Über die Lautsprecher wird verkündet, dass die Sonderreinigung in der Nacht abgeschlossen werden konnte und das Freie wieder frei zugänglich ist.
Als ich die weißen Fassaden entlanglaufe, sind die A4-Zettel vom Vortag weggereinigt.
Weggereinigt von den Fassaden, aber nicht weggereinigt aus meinem Kopf!
Jedes Mal, wenn eine Sonderreinigung stattgefunden hat, regnet es danach. Zufällig.
Die giftigen Dämpfe werden mit dem Regen schadlos gemacht, was sehr effizient zu sein scheint.

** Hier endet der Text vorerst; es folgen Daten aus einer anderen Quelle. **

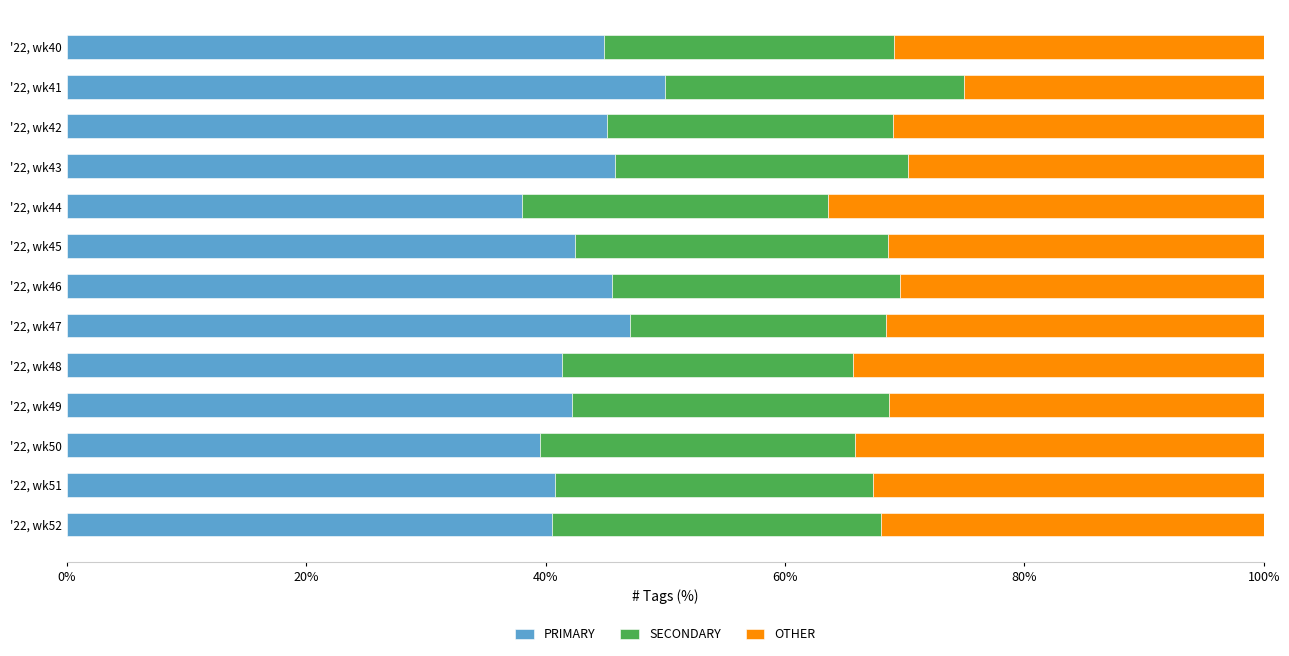

What is the highest value of the PRIMARY series?

50.0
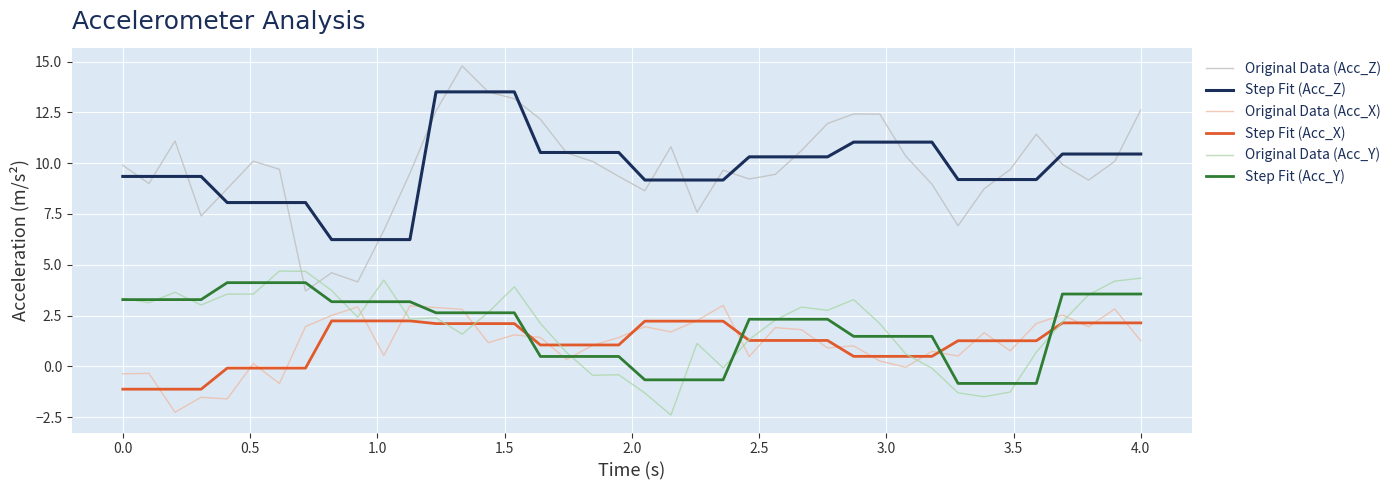

How many times do Original Data (Acc_Z) and Original Data (Acc_Y) cross each other?

2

Das kommt mir irgendwie verdächtig vor.
Es fällt mir der Gedanke zu, dass der Regen absichtlich, vorsätzlich gesteuert werden könnte.
Bei Elsas Wohnhaus angekommen, läute ich an ihrem Türnummernschild.
Ein lautes „JAAA?“ tönt aus der Gegensprechanlage in mein Gehör.